Transcribed page contents:
= = = =
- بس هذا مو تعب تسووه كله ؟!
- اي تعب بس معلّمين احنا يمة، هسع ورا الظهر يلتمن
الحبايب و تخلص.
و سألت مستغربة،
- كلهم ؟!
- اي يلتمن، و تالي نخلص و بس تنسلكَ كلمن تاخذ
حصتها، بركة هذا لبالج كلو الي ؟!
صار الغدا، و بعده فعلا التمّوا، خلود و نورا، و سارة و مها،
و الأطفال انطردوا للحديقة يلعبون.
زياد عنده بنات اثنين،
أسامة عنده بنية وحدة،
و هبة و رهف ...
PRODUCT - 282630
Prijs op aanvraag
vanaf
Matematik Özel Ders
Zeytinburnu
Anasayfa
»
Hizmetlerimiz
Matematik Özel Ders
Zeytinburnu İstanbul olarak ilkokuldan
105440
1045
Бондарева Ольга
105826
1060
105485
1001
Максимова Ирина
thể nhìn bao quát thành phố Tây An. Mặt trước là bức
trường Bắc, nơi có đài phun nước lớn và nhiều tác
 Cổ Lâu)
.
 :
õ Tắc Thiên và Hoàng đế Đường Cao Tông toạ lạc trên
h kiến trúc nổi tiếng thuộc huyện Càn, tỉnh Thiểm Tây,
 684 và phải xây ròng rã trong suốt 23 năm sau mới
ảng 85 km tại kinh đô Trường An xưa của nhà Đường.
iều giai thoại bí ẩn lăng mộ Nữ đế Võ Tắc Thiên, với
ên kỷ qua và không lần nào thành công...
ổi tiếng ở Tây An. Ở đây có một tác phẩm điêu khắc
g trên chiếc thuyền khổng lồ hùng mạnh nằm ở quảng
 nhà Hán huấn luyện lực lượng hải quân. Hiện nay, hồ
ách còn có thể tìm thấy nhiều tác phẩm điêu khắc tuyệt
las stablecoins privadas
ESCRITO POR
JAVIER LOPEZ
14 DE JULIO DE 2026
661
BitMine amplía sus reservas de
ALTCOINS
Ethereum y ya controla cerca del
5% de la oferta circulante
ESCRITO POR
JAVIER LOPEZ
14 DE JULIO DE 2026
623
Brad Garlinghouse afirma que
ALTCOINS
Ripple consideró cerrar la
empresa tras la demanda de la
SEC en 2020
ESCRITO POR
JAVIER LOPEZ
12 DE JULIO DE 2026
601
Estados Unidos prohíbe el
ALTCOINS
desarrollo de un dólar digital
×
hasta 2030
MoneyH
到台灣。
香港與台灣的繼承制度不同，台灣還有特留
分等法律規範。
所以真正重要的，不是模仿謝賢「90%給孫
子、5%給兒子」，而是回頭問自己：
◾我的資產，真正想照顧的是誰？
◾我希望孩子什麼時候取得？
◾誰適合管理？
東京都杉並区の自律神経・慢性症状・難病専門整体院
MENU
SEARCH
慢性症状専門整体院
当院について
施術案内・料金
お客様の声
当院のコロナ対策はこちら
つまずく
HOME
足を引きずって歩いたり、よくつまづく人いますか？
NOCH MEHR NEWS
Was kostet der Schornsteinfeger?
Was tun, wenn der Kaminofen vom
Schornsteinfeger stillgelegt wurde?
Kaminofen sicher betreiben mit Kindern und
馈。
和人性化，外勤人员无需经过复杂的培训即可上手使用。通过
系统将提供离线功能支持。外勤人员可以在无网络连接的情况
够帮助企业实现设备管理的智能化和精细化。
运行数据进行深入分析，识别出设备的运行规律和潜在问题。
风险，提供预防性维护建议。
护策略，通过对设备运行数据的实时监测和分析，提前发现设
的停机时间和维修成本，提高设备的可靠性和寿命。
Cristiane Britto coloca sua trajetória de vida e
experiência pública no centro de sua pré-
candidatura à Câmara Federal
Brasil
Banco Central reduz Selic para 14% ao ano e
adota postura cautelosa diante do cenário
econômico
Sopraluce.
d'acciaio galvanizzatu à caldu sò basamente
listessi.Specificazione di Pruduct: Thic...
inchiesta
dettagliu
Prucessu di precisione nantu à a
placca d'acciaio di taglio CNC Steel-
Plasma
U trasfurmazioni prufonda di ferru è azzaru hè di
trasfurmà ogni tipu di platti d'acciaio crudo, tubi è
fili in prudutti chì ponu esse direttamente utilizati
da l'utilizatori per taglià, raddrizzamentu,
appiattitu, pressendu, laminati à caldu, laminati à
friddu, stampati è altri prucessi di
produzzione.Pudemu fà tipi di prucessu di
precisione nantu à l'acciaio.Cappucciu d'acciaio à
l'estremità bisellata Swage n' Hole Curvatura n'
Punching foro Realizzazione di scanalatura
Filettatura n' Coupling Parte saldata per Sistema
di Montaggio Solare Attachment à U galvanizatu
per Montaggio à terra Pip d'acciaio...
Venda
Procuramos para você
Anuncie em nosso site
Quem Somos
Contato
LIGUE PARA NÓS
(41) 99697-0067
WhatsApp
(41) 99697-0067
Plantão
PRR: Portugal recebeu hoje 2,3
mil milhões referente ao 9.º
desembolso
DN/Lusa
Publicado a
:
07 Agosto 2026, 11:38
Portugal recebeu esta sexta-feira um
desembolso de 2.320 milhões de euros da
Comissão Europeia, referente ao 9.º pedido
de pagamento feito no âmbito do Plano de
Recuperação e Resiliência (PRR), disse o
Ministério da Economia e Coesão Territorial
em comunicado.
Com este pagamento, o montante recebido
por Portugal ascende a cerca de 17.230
= = = =
* **Problem details**: For this exercise, repeat exactly the lines of the data above from the one with "صار الغدا، و" down to the one with "õ Tắc Thiên và", both end lines included.

* **Response box**:
صار الغدا، و بعده فعلا التمّوا، خلود و نورا، و سارة و مها،
و الأطفال انطردوا للحديقة يلعبون.
زياد عنده بنات اثنين،
أسامة عنده بنية وحدة،
و هبة و رهف ...
PRODUCT - 282630
Prijs op aanvraag
vanaf
Matematik Özel Ders
Zeytinburnu
Anasayfa
»
Hizmetlerimiz
Matematik Özel Ders
Zeytinburnu İstanbul olarak ilkokuldan
105440
1045
Бондарева Ольга
105826
1060
105485
1001
Максимова Ирина
thể nhìn bao quát thành phố Tây An. Mặt trước là bức
trường Bắc, nơi có đài phun nước lớn và nhiều tác
 Cổ Lâu)
.
 :
õ Tắc Thiên và Hoàng đế Đường Cao Tông toạ lạc trên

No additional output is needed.